[WHAT THE TASK REQUIRES]:
In the lines from the one containing "(1750-2022) v2.5.1. https://doi.org/10.5281/zenodo.10705513" through the one containing "ICCT. (2023). Comparison", inclusive, swap "Passenger Cars" for "Light-Duty Vehicles" and return those lines with nothing else altered.
START MATERIAL FOR THE TASK
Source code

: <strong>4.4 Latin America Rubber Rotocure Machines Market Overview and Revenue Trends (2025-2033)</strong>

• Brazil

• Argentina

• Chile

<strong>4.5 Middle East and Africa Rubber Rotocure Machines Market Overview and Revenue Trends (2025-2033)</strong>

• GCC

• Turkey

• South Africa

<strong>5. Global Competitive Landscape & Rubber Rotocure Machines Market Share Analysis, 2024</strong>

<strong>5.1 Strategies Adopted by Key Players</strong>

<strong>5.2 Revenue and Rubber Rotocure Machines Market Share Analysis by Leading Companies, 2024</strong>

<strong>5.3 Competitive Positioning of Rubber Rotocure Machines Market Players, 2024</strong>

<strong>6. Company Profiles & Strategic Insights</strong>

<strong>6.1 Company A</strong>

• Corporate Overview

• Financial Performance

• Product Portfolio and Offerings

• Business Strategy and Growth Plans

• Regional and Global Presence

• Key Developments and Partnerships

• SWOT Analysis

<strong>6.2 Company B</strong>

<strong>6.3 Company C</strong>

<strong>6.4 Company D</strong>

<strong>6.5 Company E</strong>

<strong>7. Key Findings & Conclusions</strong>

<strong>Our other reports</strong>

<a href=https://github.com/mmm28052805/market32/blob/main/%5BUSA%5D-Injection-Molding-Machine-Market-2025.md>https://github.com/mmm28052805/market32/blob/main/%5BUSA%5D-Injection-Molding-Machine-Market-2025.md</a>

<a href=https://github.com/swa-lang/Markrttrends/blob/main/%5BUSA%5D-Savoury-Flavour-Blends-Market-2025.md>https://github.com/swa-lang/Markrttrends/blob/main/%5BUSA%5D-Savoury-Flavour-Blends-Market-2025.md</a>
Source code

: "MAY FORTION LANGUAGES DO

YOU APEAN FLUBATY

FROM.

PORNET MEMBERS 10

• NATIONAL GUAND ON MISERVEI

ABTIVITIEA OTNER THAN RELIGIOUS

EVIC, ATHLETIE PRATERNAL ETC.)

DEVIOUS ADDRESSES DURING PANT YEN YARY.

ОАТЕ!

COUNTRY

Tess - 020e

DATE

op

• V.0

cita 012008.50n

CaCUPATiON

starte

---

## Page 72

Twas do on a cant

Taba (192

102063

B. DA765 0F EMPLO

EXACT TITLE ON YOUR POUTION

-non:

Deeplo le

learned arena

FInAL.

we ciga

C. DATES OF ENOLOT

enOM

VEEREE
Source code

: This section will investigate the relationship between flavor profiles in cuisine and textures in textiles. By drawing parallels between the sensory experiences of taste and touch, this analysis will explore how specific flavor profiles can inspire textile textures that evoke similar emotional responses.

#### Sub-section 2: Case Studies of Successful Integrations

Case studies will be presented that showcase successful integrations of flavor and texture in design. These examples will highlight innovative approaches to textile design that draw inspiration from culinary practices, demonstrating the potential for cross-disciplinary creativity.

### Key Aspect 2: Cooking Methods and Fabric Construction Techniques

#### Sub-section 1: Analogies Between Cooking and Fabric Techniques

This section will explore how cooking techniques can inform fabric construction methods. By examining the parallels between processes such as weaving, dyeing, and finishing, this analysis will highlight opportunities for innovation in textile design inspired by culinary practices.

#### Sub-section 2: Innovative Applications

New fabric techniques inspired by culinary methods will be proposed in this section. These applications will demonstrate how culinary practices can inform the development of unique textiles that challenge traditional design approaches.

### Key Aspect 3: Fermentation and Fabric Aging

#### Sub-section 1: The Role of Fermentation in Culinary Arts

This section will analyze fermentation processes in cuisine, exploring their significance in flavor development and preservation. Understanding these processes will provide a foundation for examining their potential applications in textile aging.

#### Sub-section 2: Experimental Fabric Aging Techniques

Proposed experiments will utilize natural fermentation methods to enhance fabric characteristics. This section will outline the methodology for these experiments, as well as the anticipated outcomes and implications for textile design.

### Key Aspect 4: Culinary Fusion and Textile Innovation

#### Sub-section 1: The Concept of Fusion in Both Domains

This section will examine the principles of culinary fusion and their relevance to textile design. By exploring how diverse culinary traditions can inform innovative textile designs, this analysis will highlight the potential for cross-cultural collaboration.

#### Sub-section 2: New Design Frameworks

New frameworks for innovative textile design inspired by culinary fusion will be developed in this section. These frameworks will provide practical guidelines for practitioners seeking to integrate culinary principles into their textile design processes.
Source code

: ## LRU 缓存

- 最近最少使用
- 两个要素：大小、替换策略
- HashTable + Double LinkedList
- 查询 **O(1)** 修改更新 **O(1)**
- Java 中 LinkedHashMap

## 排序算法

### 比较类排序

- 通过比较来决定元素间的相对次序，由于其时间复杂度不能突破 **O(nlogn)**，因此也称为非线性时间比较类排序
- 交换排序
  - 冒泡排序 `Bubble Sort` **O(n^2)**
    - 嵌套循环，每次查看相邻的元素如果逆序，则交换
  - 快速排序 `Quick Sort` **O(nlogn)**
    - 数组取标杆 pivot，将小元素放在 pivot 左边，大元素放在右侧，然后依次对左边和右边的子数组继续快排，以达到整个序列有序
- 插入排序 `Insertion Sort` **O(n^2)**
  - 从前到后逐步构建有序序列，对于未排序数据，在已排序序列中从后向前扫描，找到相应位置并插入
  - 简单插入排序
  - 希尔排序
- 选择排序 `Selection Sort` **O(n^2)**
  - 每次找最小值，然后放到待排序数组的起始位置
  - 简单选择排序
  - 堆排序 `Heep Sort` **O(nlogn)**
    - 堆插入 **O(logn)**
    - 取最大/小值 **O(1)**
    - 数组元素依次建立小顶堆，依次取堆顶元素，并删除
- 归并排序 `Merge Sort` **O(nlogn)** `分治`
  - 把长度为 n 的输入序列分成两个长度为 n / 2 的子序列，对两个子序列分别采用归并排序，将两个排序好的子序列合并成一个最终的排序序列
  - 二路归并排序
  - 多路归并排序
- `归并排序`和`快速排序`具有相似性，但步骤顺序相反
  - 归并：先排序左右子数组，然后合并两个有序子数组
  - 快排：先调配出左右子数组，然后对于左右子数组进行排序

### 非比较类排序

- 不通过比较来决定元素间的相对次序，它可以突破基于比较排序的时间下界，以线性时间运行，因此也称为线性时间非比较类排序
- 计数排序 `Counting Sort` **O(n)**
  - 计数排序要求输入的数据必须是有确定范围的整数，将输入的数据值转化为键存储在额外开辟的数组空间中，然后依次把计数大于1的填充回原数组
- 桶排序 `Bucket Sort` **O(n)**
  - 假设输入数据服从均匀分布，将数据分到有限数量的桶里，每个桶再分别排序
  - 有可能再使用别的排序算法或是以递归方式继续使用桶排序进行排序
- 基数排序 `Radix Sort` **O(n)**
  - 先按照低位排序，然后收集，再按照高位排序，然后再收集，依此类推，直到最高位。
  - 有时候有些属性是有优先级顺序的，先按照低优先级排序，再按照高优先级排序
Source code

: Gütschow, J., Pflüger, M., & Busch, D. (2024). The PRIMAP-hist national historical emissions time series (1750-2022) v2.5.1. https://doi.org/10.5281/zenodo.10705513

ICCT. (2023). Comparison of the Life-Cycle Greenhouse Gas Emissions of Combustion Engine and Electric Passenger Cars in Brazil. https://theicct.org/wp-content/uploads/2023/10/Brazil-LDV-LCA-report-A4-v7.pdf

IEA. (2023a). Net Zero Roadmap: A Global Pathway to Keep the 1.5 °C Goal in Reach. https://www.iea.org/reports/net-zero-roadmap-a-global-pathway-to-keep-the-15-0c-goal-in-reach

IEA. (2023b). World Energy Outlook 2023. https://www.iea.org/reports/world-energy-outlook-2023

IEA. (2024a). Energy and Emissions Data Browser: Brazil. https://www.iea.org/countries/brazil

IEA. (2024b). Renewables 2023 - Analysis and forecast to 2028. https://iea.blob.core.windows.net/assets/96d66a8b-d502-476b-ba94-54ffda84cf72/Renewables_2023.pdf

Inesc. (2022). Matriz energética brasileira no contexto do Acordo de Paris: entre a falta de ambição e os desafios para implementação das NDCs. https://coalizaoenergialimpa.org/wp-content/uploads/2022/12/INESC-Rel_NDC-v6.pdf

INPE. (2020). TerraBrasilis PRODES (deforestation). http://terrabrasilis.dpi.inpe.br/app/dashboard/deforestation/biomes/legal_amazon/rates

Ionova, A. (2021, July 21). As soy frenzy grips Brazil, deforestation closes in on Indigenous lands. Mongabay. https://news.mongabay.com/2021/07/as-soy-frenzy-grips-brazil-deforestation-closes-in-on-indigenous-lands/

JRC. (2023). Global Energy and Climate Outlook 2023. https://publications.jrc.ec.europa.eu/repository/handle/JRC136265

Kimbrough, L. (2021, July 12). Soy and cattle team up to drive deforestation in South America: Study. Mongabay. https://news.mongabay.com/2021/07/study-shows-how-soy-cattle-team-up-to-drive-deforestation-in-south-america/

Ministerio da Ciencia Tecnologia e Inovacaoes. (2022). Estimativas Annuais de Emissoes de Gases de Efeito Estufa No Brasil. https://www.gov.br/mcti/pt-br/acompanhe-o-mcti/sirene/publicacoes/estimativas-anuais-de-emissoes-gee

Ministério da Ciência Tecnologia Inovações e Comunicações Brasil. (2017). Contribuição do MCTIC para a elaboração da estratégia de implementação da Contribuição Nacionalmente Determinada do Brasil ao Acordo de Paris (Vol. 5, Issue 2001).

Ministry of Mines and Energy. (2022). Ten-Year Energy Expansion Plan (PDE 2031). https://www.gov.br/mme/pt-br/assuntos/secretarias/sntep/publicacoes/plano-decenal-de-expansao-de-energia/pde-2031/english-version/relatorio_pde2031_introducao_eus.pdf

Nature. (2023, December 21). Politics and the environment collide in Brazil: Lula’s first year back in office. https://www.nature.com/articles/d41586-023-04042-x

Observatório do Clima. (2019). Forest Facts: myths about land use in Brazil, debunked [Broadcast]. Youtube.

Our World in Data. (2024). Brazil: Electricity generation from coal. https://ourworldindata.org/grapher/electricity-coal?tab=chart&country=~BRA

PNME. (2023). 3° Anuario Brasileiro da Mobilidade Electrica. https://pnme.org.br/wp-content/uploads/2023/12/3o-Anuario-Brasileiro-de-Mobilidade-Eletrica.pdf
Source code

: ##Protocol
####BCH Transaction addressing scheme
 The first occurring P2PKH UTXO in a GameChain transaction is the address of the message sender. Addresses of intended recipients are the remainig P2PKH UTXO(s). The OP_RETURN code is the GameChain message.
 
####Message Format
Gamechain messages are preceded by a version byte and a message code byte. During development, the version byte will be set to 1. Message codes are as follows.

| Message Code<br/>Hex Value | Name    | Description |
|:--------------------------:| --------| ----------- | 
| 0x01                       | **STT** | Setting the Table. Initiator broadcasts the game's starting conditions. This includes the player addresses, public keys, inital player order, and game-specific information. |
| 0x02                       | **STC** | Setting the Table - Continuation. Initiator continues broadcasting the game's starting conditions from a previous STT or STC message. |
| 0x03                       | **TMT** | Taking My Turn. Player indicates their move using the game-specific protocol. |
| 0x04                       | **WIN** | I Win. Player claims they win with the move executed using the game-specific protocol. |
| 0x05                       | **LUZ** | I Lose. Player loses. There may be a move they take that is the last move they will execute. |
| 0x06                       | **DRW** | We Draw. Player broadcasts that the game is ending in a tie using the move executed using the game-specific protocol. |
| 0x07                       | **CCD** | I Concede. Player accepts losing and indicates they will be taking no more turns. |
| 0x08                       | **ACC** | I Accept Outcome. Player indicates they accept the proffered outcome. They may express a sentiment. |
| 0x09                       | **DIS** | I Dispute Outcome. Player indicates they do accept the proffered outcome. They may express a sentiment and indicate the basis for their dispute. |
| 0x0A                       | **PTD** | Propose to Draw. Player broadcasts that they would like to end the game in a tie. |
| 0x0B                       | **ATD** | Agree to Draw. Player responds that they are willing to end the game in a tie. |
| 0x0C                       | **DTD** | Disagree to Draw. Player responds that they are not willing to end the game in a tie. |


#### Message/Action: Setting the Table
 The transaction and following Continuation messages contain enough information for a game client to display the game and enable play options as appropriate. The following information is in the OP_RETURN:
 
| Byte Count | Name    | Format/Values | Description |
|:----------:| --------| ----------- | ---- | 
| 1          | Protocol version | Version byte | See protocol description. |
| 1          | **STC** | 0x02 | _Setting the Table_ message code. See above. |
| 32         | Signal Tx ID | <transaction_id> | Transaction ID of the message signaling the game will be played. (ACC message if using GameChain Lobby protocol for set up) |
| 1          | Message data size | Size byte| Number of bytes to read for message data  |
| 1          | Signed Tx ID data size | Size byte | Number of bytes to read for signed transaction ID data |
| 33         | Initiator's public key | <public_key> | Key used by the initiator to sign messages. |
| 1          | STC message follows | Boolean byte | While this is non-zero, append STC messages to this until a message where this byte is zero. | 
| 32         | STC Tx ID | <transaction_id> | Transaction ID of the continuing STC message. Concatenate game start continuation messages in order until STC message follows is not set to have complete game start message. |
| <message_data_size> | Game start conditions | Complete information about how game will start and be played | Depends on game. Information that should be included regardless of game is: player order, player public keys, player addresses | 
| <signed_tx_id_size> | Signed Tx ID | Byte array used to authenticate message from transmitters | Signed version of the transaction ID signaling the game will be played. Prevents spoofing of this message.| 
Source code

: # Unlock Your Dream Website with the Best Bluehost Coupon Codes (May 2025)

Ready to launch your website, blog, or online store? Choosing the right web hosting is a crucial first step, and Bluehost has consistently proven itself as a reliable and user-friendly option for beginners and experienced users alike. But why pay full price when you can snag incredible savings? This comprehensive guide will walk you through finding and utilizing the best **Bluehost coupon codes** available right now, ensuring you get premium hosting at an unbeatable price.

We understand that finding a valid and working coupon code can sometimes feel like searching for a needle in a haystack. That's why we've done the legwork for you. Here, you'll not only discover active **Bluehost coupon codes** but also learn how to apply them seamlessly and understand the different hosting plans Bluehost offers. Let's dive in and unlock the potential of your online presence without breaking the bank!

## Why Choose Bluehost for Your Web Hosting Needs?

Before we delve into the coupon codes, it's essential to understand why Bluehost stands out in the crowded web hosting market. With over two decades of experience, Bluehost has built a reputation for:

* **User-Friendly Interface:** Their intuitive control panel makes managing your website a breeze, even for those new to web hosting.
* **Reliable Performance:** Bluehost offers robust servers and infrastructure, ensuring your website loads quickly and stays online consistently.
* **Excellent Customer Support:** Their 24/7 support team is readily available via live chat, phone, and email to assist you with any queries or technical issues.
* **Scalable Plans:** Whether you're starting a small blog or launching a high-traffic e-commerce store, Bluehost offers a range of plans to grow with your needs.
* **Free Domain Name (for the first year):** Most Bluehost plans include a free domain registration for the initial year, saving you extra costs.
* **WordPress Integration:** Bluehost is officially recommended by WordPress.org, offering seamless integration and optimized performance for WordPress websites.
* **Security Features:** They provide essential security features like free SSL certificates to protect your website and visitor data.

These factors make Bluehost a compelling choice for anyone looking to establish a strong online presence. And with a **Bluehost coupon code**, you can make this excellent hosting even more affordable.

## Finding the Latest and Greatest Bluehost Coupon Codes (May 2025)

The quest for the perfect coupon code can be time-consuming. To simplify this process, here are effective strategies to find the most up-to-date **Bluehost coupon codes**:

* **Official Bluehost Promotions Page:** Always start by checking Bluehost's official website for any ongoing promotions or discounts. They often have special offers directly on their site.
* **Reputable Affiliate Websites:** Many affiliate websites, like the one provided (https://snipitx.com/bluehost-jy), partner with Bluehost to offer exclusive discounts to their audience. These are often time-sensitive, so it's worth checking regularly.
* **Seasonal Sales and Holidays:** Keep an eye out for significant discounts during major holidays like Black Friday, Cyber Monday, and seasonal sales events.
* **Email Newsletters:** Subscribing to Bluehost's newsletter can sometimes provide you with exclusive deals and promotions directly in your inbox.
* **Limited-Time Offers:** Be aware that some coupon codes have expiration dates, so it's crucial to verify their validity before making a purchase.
END MATERIAL FOR THE TASK
[RESPONSE FOR THIS EXERCISE]:
: Gütschow, J., Pflüger, M., & Busch, D. (2024). The PRIMAP-hist national historical emissions time series (1750-2022) v2.5.1. https://doi.org/10.5281/zenodo.10705513

ICCT. (2023). Comparison of the Life-Cycle Greenhouse Gas Emissions of Combustion Engine and Electric Light-Duty Vehicles in Brazil. https://theicct.org/wp-content/uploads/2023/10/Brazil-LDV-LCA-report-A4-v7.pdf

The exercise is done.